The PSRX is a forward-looking estimate of the funded status volatility of US corporate defined benefit pension plans. The index level represents a one standard deviation change in funded status over a one year horizon, based on the average of the 100 largest pension plans1. For example, an index value of 15% suggests approximately a one in three chance that a $1 billion plan could lose or gain more than 15%, or $150 million, in funded status in one year2.

Please refer to the PSRX Overview and PSRX Guide for more information.

How is the PSRX different from other pension-related indexes?

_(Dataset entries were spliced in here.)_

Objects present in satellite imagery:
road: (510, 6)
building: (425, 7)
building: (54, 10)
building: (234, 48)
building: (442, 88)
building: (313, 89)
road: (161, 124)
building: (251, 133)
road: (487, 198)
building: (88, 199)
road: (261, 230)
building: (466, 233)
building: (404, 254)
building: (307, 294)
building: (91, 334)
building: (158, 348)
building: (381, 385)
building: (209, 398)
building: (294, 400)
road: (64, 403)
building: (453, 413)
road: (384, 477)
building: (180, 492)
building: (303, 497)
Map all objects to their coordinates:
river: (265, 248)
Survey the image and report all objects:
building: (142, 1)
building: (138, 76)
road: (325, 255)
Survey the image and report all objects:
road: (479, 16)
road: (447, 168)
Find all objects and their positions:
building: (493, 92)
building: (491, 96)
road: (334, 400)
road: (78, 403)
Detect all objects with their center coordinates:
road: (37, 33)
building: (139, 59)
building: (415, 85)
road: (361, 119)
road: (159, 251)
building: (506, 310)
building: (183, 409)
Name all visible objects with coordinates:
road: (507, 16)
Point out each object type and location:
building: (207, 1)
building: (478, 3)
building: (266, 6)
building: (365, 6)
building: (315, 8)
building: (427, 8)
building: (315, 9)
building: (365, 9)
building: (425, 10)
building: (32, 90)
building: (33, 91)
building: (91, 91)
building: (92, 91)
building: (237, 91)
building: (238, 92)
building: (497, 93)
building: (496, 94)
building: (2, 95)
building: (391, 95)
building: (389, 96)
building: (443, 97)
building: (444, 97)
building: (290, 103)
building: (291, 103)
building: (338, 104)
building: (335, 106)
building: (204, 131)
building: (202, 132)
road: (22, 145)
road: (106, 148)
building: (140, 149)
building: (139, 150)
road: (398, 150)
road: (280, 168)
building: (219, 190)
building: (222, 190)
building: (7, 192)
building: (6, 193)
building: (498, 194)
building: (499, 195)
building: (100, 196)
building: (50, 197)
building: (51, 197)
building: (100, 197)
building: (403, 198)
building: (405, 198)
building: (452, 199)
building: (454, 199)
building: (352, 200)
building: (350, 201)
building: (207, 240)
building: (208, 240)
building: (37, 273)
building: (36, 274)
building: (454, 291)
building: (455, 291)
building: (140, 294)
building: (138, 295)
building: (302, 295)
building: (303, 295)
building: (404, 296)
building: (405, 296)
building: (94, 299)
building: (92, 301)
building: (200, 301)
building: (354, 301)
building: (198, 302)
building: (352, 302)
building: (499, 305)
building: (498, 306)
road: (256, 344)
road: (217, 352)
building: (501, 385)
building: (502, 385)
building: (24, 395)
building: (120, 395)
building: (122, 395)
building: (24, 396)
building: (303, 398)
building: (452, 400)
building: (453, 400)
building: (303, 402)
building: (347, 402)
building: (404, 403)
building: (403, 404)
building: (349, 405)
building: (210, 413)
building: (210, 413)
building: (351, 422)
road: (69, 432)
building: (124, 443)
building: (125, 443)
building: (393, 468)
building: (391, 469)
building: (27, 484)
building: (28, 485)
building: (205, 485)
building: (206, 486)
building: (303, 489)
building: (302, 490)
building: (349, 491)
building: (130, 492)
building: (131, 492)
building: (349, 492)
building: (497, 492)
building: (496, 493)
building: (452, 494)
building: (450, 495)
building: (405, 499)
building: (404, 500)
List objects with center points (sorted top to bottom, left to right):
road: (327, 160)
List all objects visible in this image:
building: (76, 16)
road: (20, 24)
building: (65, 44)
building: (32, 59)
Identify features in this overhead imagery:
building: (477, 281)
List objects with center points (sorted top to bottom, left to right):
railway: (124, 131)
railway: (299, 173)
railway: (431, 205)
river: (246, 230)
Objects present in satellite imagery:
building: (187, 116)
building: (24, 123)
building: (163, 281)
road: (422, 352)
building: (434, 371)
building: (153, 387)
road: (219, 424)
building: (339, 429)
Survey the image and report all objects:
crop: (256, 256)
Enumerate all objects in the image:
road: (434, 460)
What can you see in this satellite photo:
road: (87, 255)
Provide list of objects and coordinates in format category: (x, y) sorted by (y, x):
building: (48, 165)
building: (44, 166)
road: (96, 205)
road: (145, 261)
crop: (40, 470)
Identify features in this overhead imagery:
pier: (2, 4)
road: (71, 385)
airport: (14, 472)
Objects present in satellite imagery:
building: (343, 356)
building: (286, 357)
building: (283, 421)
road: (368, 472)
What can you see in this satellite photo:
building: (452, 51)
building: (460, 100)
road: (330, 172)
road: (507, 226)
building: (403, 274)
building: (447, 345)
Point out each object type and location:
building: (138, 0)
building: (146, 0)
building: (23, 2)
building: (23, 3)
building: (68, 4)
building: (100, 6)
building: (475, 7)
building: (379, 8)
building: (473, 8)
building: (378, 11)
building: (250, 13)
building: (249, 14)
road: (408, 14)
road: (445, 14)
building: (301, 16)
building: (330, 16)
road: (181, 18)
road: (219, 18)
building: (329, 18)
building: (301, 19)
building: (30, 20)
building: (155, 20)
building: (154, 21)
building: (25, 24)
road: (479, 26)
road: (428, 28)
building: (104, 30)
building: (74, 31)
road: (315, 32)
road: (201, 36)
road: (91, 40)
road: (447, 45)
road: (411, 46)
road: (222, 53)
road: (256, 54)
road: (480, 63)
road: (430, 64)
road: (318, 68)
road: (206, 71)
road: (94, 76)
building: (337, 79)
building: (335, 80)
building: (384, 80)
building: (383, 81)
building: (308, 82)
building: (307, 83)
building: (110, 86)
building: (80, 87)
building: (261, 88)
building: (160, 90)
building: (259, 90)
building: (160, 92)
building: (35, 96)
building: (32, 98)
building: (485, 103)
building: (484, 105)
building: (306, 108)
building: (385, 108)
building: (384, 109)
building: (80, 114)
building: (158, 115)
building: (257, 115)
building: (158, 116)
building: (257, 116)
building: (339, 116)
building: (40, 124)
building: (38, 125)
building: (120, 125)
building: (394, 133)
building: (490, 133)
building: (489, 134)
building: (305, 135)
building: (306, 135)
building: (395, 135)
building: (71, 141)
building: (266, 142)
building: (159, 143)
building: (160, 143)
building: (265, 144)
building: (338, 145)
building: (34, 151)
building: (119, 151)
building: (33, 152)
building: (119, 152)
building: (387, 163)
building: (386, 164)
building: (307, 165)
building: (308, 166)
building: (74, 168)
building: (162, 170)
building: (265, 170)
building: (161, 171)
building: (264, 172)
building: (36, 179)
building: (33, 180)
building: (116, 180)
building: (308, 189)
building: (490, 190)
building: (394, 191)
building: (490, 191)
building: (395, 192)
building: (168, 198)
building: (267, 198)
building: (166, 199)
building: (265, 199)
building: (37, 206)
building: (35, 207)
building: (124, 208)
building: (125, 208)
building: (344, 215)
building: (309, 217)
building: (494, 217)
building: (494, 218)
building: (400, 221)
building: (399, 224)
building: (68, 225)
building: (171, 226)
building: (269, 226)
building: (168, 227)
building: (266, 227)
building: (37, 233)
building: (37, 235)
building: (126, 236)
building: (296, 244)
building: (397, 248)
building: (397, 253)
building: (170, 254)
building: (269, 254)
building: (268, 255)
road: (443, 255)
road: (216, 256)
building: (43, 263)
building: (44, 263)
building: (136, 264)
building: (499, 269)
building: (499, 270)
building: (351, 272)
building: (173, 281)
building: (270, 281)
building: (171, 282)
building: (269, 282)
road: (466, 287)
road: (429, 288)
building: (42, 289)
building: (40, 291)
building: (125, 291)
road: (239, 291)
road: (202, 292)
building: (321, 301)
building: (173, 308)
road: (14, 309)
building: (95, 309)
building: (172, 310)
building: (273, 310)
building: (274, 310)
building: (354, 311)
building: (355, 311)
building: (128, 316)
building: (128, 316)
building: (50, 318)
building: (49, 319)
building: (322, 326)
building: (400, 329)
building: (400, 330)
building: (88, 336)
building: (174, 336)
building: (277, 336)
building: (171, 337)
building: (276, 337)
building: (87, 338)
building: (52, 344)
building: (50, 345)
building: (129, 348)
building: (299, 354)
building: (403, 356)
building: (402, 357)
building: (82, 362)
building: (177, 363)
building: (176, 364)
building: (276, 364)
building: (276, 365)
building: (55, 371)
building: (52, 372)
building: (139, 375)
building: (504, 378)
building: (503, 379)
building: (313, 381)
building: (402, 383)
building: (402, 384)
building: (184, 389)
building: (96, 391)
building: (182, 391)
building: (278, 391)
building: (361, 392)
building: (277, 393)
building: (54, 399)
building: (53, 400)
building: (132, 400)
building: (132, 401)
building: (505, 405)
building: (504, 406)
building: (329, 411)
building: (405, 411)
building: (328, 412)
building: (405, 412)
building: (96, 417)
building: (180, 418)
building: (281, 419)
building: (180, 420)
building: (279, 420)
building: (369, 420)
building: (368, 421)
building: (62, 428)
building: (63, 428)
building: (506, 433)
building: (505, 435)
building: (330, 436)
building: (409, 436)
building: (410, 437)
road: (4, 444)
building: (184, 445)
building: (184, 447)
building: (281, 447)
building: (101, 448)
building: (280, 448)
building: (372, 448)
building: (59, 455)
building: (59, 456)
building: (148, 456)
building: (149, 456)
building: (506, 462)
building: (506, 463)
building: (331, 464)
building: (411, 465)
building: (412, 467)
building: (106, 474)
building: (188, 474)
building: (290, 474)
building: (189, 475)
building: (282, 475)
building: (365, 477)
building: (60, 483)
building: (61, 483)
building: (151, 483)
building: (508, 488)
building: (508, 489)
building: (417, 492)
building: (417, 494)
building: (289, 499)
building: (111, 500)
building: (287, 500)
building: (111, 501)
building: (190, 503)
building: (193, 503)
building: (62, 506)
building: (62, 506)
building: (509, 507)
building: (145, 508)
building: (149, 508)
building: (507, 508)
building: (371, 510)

From a risk management perspective, the primary shortcoming of many existing pension indices is that they are backward-looking in nature. The PSRX, based on current implied volatility data from option markets, is a forward-looking estimate of funded status volatility. We believe the PSRX, sector indices and Pension Risk Calculator will provide a useful risk measure for CFOs, Treasurers and plan fiduciaries to gauge their pension risk’s influence on enterprise risk, implications for capital structure, and level of beneficiary security, respectively.

How much of the pension market is represented by the PSRX?

The PSRX constituent pension plans represent approximately $1.1 trillion of assets and $1.4 trillion of pension liabilities.

How does the PSRX calculate an “average” pension plan’s funded status volatility?

The PSRX methodology calculates the funded status volatility individually for the largest 100 pension plans1. The PSRX represents the arithmetic average of these volatilities.

How much dispersion is there in individual plan funded status volatilities?

In addition to the PSRX, NISA reports the 90th and 10th percentile funded status volatilities within the largest 100 plans1.

What are the sector indices?

In addition to the primary index, NISA provides a table of the risk levels of the major industry sectors, or sector indices. The methodology for calculating the sector indices is identical to the PSRX, but narrowed to only include constituents in the given sector.

Please refer to the Supplemental Data section for more information.

Can a risk index be created for an individual plan?

The Pension Risk Calculator allows individual plans to determine a volatility level comparable to the PSRX that more closely corresponds to their circumstances. NISA can also provide a more-detailed customized analysis based on plan specific data. Please contact a NISA client service representative to discuss such an analysis.

How often is the PSRX updated?

The PSRX is calculated on a monthly basis and typically released on the sixth business day following month end. Please refer to the Methodology section or PSRX Guide for more details. An email subscription is also offered.

What happened to the sub-indices?

The sub-indices are now the basis for the Pension Risk Calculator.

What asset classes and liability discounting are assumed for the Pension Risk Calculator?

The Pension Risk Calculator allows for selection of a return-seeking asset allocation percentage. Return-seeking assets are represented by the following blend of asset classes, derived from the average asset allocation for the PSRX constituent plans:

  • 40% Large Cap US Equity
  • 3% Small Cap US Equity
  • 29% Developed Equity
  • 4% Emerging Market Equity
  • 8% Real Estate
  • 9% Hedge Funds
  • 8% Private Equity

Remaining assets are assumed to be in fixed income in an equal blend of long Treasuries and long credit.

The liability is discounted on a AA corporate curve for the PSRX, sector indices, and Pension Risk Calculator. Additional information on the liability and portfolio construction for the PSRX can be found in the PSRX Guide.

 

 

1 As determined by NISA based on publicly available information.

2 Based on common simplifying assumptions, including normal distributions, approximately zero expected surplus return, etc. Please see PSRX Guide for more detailed descriptions.